Free fluid in the abdomen can be sampled through a process called abdominocentesis. This involves inserting a long sterile needle through the belly wall directly into the abdominal cavity, and drawing a sample of any fluid out through a syringe attached to that needle. There should not be fluid floating around freely in the belly. The veterinarian will look at the sample under a microscope to check for the presence of inflammatory cells, blood or infectious microorganisms such as bacteria. As a last resort, the vet can perform exploratory abdominal surgery to search for the cause of the obstruction and, hopefully, to remove it. This is called a laparotomy and must be done under full general anesthesia. If the dog has been diagnosed with gastric dilatation and volvulus (GDV; bloat; torsion) from X-rays, most veterinarians will immediately take that dog to surgery without further diagnostic tests, because surgery is usually the only way to resolve that life-threatening condition.

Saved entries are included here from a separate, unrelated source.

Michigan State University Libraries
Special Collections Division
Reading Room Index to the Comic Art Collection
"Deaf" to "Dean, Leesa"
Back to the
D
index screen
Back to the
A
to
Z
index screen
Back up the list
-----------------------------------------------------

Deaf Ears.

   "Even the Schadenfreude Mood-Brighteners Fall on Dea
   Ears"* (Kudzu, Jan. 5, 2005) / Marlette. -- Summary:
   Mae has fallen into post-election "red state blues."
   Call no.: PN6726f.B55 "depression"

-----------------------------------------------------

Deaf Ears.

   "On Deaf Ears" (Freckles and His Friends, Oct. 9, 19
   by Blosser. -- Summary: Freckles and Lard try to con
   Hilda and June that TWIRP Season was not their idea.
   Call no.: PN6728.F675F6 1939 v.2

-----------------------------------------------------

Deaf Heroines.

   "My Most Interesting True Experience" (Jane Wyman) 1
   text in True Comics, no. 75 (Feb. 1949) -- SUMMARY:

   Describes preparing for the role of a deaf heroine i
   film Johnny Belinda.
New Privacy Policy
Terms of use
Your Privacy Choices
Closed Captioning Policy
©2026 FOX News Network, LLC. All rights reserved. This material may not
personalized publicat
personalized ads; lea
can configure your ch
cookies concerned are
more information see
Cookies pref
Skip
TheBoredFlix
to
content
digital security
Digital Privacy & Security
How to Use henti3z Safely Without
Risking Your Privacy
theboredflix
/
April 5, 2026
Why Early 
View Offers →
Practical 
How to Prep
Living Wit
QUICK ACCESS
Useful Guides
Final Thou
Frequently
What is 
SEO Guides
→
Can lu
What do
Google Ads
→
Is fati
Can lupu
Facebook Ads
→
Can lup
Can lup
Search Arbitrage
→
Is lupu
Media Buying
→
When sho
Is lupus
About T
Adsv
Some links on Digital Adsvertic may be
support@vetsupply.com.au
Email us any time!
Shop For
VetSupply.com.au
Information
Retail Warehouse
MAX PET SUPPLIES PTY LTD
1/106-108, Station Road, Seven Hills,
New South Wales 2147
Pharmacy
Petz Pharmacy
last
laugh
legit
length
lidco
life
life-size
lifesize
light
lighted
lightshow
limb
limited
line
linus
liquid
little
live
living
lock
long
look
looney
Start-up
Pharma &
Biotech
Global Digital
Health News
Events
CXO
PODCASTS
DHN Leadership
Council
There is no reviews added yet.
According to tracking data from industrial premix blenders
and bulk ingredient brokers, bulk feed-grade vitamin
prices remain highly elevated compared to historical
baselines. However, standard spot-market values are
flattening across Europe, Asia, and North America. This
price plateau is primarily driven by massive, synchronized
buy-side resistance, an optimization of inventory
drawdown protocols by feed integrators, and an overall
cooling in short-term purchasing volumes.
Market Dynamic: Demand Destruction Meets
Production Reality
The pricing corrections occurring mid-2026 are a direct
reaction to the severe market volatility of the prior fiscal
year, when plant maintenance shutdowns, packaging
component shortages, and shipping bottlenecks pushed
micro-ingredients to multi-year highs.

It can be difficult and frustrating to try and diagnose the reason for abdominal discomfort in dogs, especially without opening up the abdomen and taking a look around. In many cases, especially if a small foreign object is causing the dog’s symptoms, the cause may never be found. Because many types of GI obstruction can quickly become life-threatening, it is important for owners to be vigilant when their dogs are acting “off,” and take them to the veterinarian for assessment right away.